En 2008, c’est leur manager de longue date, Tommy Tee qui meurt subitement. Au début de la décennie suivante, alors que d’un commun accord, pour des raisons familiales et en toute amitié, Nelson décide de quitter le groupe après vingt deux ans, le studio qu’ils s’étaient montés et où dormaient pas mal d’archives part en fumée. Mais pas le temps de se morfondre, en quelques mois tout est remis en état et les voilà repartis pour un nouvel enregistrement avec Ceri Monger qui vient prendre la place laissée vacante par Peter Nice (Nelson) avec une grande efficacité et une personnalité qui s’impose (écouter le solo de basse de Seven Times).
Pour la première fois depuis la naissance du groupe, le line-up va connaitre une longue période de stabilité qui dure encore aujourd’hui, faisant dire au chanteur que cette version du groupe était sa préférée.

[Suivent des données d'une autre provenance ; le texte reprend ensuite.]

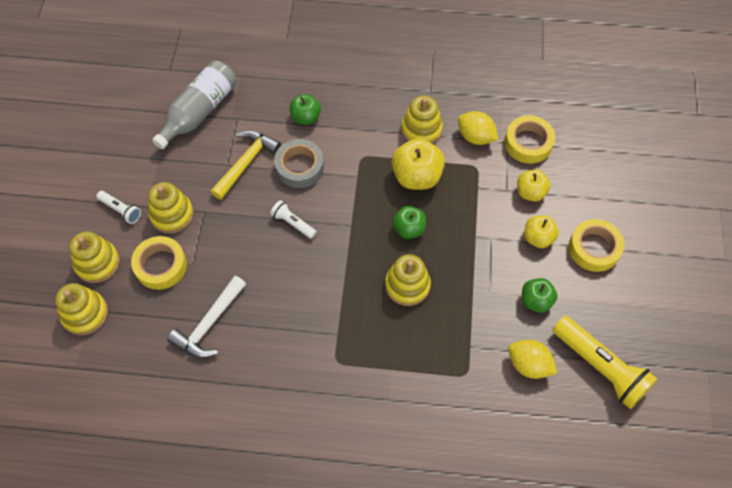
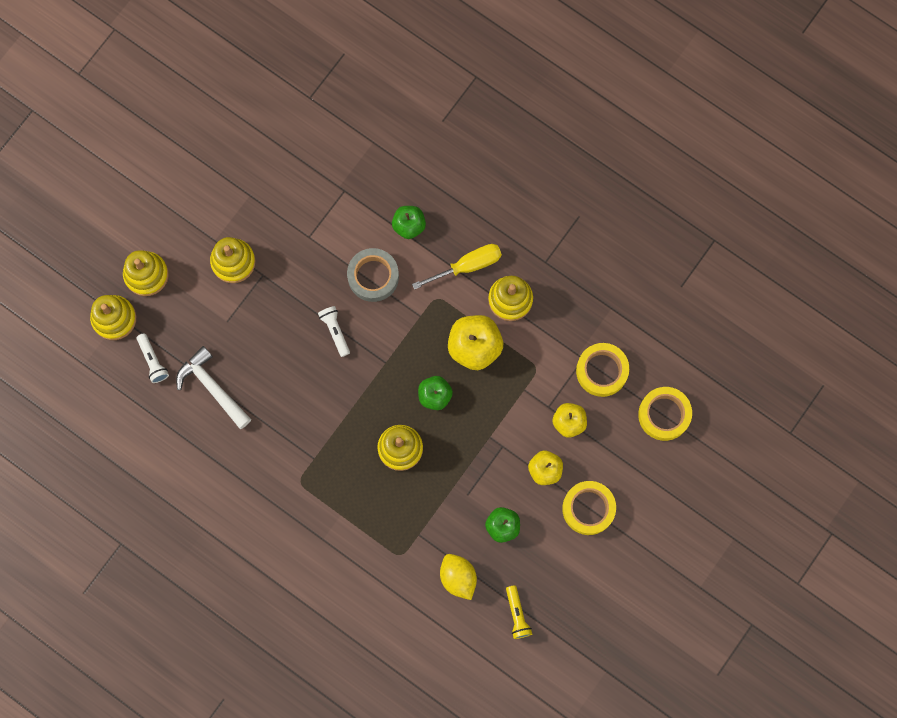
camera: 30 degrees right, 15 degrees up
white flashlight [96,191,141,224] -> white flashlight moved to [137,333,169,383]
yellow tape [131,236,187,290] -> yellow tape moved to [638,387,692,441]
grey bottle [152,61,237,149] -> none
white hammer [167,276,246,358] -> white hammer turned 75 degrees clockwise [176,346,251,429]
yellow hammer [211,130,281,200] -> none
yellow lemon [458,111,498,145] -> none
yellow flashlight [553,316,657,409] -> yellow flashlight [506,585,532,639], size x0.50
none -> yellow screwdriver [412,244,502,290]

Les albums vont s’enchainer avec une constance et une qualité qui forcent le respect. Le dernier « véritable » album sorti est le toujours très bon From here qui semble pour la première fois regarder en arrière. La recette est sensiblement la même qu’au début, la verve toujours présente, Sullivan ne lâchant rien et les musiciens toujours aussi investis dans leur interprétation. Composé en deux mois, enregistré en neuf jours, il respire la spontanéité chère à NMA.
Et à présent?
NMA vient de sortir (septembre 2023) un somptueux album enregistré live avec le Sinfonia Leipzig, arrangé par Shir-Ran Yinon avec le chef d’orchestre Cornelius During le 15 juillet 2022 au Tempodrom de Berlin et simplement intitulé Sinfonia (jeu de mots avec Sin, péché).
2024 verra la sortie du quinzième album studio du groupe, Unbroken.
On ne saurait mieux illustrer la philosophie de la nouvelle armée modèle que par ce titre. Toujours en morceaux mais jamais cassés. Sullivan, Dean, Monger et White —Gill a quitté le groupe en 2022—continuent d’avancer sans cesse, contre vents et marées, groupe culte de l’ombre, vénéré par de nombreux fans, adoré en secret par de nombreux journalistes musicaux, ils se reconstruisent sans cesse, privilégiant le moment présent aux relents du temps qui passe et aux effluves du passé.